Is it idiomatic rust to accept arguments that `impl Borrow<T>` to abstract over references and values of T? [closed]

Question

I find myself writing functions that accepts arguments as Borrow<T> so that it accepts both values and references transparently.

Example:

use std::borrow::Borrow;

#[derive(Debug, Copy)]
struct Point {
    pub x: i32,
    pub y: i32,
}

pub fn manhattan<T, U>(p1: T, p2: U) -> i32
where
    T: Borrow<Point>,
    U: Borrow<Point>,
{
    let p1 = p1.borrow();
    let p2 = p2.borrow();
    (p1.x - p2.x + p1.y - p2.y).abs()
}

That can be useful to implement std:ops like Add, which would otherwise require a lot of repetition to support references transparently.

Is this idiomatic? Are there drawbacks?

Answer 1

I think there are two parts to this question.

1. Is the Borrow trait the idiomatic way to abstract over ownership in Rust?

Yes. If what you intend is to write a function that either takes a Foo or a &Foo, F: Borrow<Foo> is the right bound to use.
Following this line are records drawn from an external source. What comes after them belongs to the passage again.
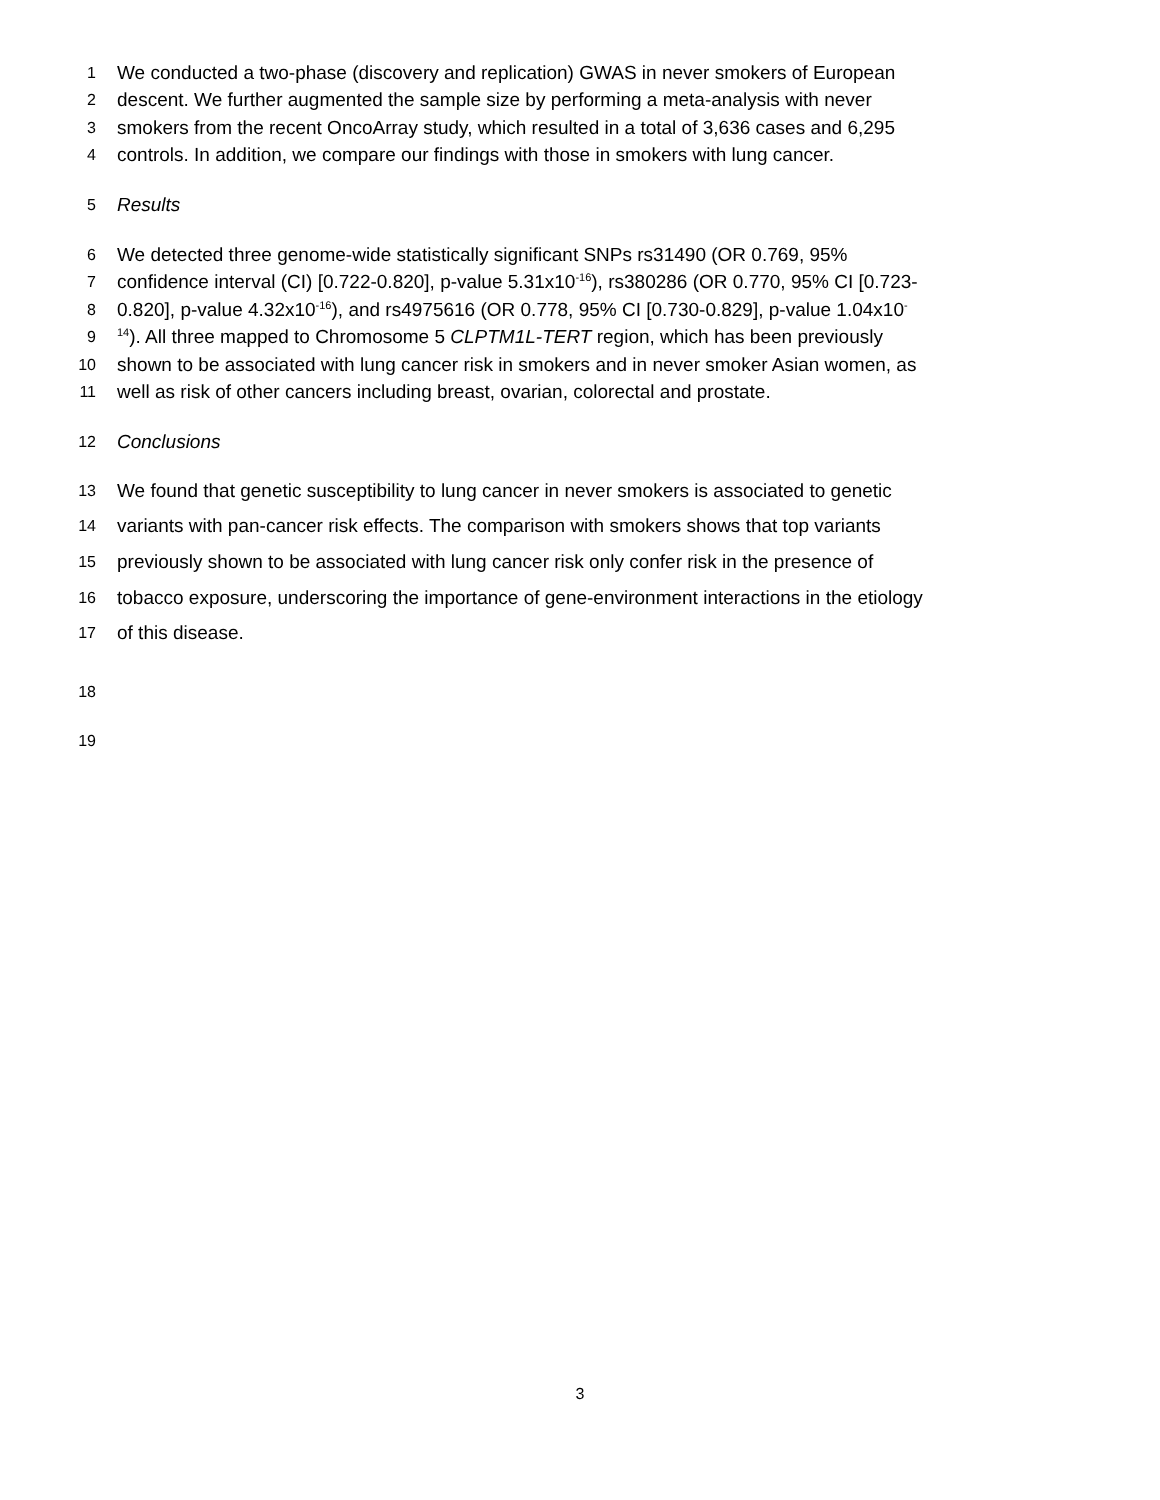1 We conducted a two-phase (discovery and replication) GWAS in never smokers of European
2 descent. We further augmented the sample size by performing a meta-analysis with never
3 smokers from the recent OncoArray study, which resulted in a total of 3,636 cases and 6,295
4 controls. In addition, we compare our findings with those in smokers with lung cancer.
5 Results
6 We detected three genome-wide statistically significant SNPs rs31490 (OR 0.769, 95%
7 confidence interval (CI) [0.722-0.820], p-value 5.31x10<sup>-16</sup>), rs380286 (OR 0.770, 95% CI [0.723-
8 0.820], p-value 4.32x10<sup>-16</sup>), and rs4975616 (OR 0.778, 95% CI [0.730-0.829], p-value 1.04x10<sup>-</sup>
9<sup>14</sup>). All three mapped to Chromosome 5 CLPTM1L-TERT region, which has been previously
10 shown to be associated with lung cancer risk in smokers and in never smoker Asian women, as
11 well as risk of other cancers including breast, ovarian, colorectal and prostate.
12 Conclusions
13 We found that genetic susceptibility to lung cancer in never smokers is associated to genetic
14 variants with pan-cancer risk effects. The comparison with smokers shows that top variants
15 previously shown to be associated with lung cancer risk only confer risk in the presence of
16 tobacco exposure, underscoring the importance of gene-environment interactions in the etiology
17 of this disease.
18
19
3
AsRef, on the other hand, is usually only implemented for things that are reference-like, and not for owned values.

2. Is it idiomatic in Rust to abstract over ownership at all?

Sometimes. This is an interesting question because there is a subtle but important distinction between a function like manhattan and how Borrow is idiomatically used.
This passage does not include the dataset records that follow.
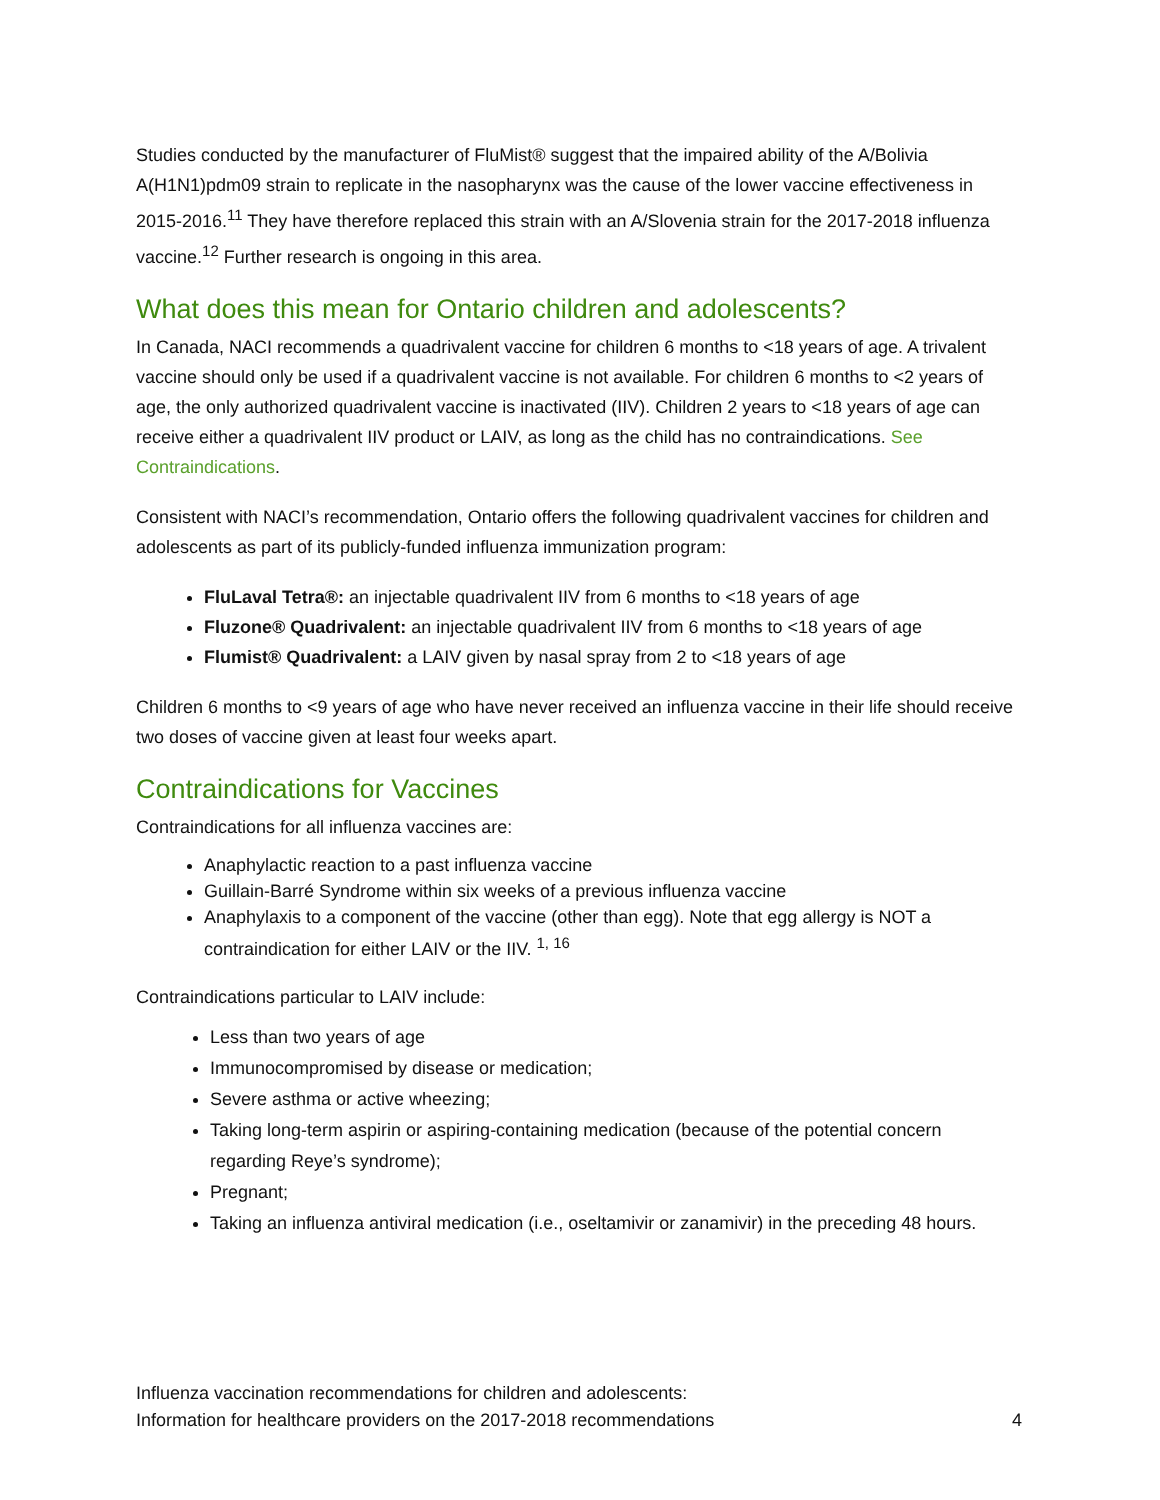Studies conducted by the manufacturer of FluMist® suggest that the impaired ability of the A/Bolivia A(H1N1)pdm09 strain to replicate in the nasopharynx was the cause of the lower vaccine effectiveness in 2015-2016.<sup>11</sup> They have therefore replaced this strain with an A/Slovenia strain for the 2017-2018 influenza vaccine.<sup>12</sup> Further research is ongoing in this area.
What does this mean for Ontario children and adolescents?
In Canada, NACI recommends a quadrivalent vaccine for children 6 months to <18 years of age. A trivalent vaccine should only be used if a quadrivalent vaccine is not available. For children 6 months to <2 years of age, the only authorized quadrivalent vaccine is inactivated (IIV). Children 2 years to <18 years of age can receive either a quadrivalent IIV product or LAIV, as long as the child has no contraindications. See Contraindications.
Consistent with NACI’s recommendation, Ontario offers the following quadrivalent vaccines for children and adolescents as part of its publicly-funded influenza immunization program:
FluLaval Tetra®: an injectable quadrivalent IIV from 6 months to <18 years of age
Fluzone® Quadrivalent: an injectable quadrivalent IIV from 6 months to <18 years of age
Flumist® Quadrivalent: a LAIV given by nasal spray from 2 to <18 years of age
Children 6 months to <9 years of age who have never received an influenza vaccine in their life should receive two doses of vaccine given at least four weeks apart.
Contraindications for Vaccines
Contraindications for all influenza vaccines are:
Anaphylactic reaction to a past influenza vaccine
Guillain-Barré Syndrome within six weeks of a previous influenza vaccine
Anaphylaxis to a component of the vaccine (other than egg). Note that egg allergy is NOT a contraindication for either LAIV or the IIV. <sup>1, 16</sup>
Contraindications particular to LAIV include:
Less than two years of age
Immunocompromised by disease or medication;
Severe asthma or active wheezing;
Taking long-term aspirin or aspiring-containing medication (because of the potential concern regarding Reye’s syndrome);
Pregnant;
Taking an influenza antiviral medication (i.e., oseltamivir or zanamivir) in the preceding 48 hours.
Influenza vaccination recommendations for children and adolescents:
Information for healthcare providers on the 2017-2018 recommendations 4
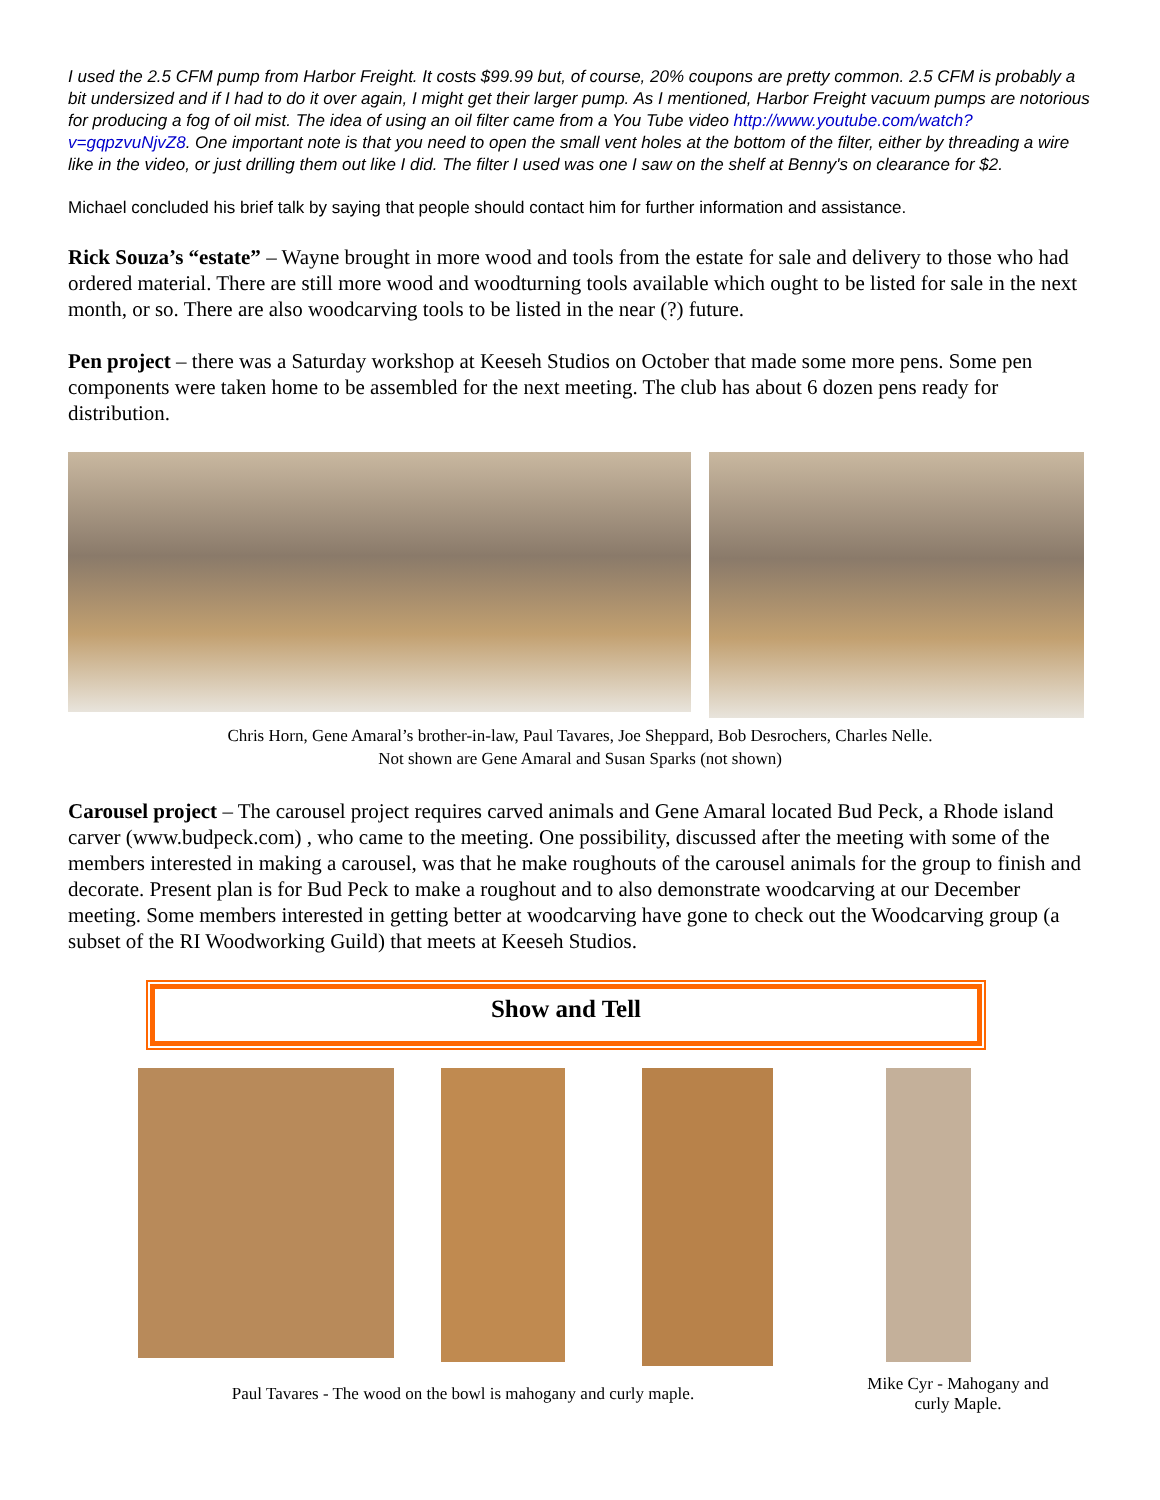I used the 2.5 CFM pump from Harbor Freight. It costs $99.99 but, of course, 20% coupons are pretty common. 2.5 CFM is probably a bit undersized and if I had to do it over again, I might get their larger pump. As I mentioned, Harbor Freight vacuum pumps are notorious for producing a fog of oil mist. The idea of using an oil filter came from a You Tube video http://www.youtube.com/watch?v=gqpzvuNjvZ8. One important note is that you need to open the small vent holes at the bottom of the filter, either by threading a wire like in the video, or just drilling them out like I did. The filter I used was one I saw on the shelf at Benny's on clearance for $2.
Michael concluded his brief talk by saying that people should contact him for further information and assistance.
Rick Souza’s “estate” – Wayne brought in more wood and tools from the estate for sale and delivery to those who had ordered material. There are still more wood and woodturning tools available which ought to be listed for sale in the next month, or so. There are also woodcarving tools to be listed in the near (?) future.
Pen project – there was a Saturday workshop at Keeseh Studios on October that made some more pens. Some pen components were taken home to be assembled for the next meeting. The club has about 6 dozen pens ready for distribution.
Chris Horn, Gene Amaral’s brother-in-law, Paul Tavares, Joe Sheppard, Bob Desrochers, Charles Nelle.
Not shown are Gene Amaral and Susan Sparks (not shown)
Carousel project – The carousel project requires carved animals and Gene Amaral located Bud Peck, a Rhode island carver (www.budpeck.com) , who came to the meeting. One possibility, discussed after the meeting with some of the members interested in making a carousel, was that he make roughouts of the carousel animals for the group to finish and decorate. Present plan is for Bud Peck to make a roughout and to also demonstrate woodcarving at our December meeting. Some members interested in getting better at woodcarving have gone to check out the Woodcarving group (a subset of the RI Woodworking Guild) that meets at Keeseh Studios.
Show and Tell
Paul Tavares - The wood on the bowl is mahogany and curly maple.
Mike Cyr - Mahogany and curly Maple.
In Rust, whether a function needs to own its arguments or merely borrow them is an important part of the function's interface. Rustaceans, as a rule, don't mind writing & in a function call because it's a syntactic marker of a relevant semantic fact about the function being called. A function that can accept either Point or &Point is no more generally useful than the one that can accept only &Point: if you have a Point, all you have to do is borrow it. So it's idiomatic to use the simpler signature that most accurately documents the type the function really needs: &Point.

But wait! There are other differences between those ways of accepting arguments. One difference is call overhead: a &Point will generally be passed in a single pointer-sized register, while a Point may be passed in multiple registers or on the stack, depending on the ABI. Another difference is code size: each unique instantiation of <T: Borrow<Point>> represents a monomorphization of the function, which bloats the binary. A third difference is drop order: if Point has destructors, a function that accepts T: Borrow<Point> will call Point::drop internally, while a function that accepts &Point will leave the object in place for the caller to deal with. Whether this is good or bad depends on the context; for performance, though, it's usually irrelevant (if you assume the Point will eventually be dropped anyway).

A function accepting T: Borrow<Point> suggests that it's doing something with T internally for which a mere &Point might be suboptimal. Drop order is probably the best reason for doing this (I wrote more about this in this answer, although the puts function I used as an example isn't a particularly strong one).

In the case of manhattan drop order is irrelevant, because Point is Copy (trivially copied types may not have drop glue). So there is no performance advantage from accepting Point as well as &Point (and although a single function isn't likely to make much difference one way or another, if generics are used pervasively, the cost to code size may well be a disadvantage).

There is one more reason to avoid using generics unnecessarily: they interfere with type inference and can decrease the quality of error messages and suggestions from the compiler. For instance, imagine if Point only implemented Clone (not Copy) and you wrote manhattan(p, q) and then used p again later in the same function. The compiler would warn you that p was used after being moved into the function and suggest adding a .clone(). In fact, the better solution is to borrow p, and if manhattan takes references the compiler will enforce that you do just that.

The fact Point is small (so overhead to using it as a function argument is probably minimal) and Copy (so has no drop glue to worry about) raises another question: should manhattan simply accept Point and not use references at all? This is an opinion-based question and really it comes down to which better fits your mental model. Either accept &Point, and use & when a caller has an owned value, or accept Point, and use * when a caller has a reference - there is no hard and fast rule.

What is an appropriate use of Borrow, then?

The argument above strongly depends on the fact that references are easy to take anywhere, so you may as well take them concretely in the caller as abstractly inside the generic function. One time this is not the case is when the borrowed-or-owned type is not passed directly to the function, but wrapped in another generic data structure. Consider sorting a slice of Point-like things by their distance from (0, 0):

fn sort_by_radius<T: Borrow<Point>>(points: &mut [T]) {
    points.sort_by_key(|p| {
        let Point { x, y } = p.borrow();
        x * x + y * y
    });
}

In this case it's definitely not the case that the caller with a &mut [Point] can simply borrow it to get a &mut [&Point]. Yet we would like sort_by_radius to be able to accept both kinds of slices (without writing two functions) so Borrow<Point> comes to the rescue. The difference between sort_by_radius and your version of manhattan is that T is not being passed directly to the function to be immediately borrowed, but is a part of the type that sort_by_radius needs to treat like a Point in order to perform a task ultimately unrelated to borrowing (sorting a slice).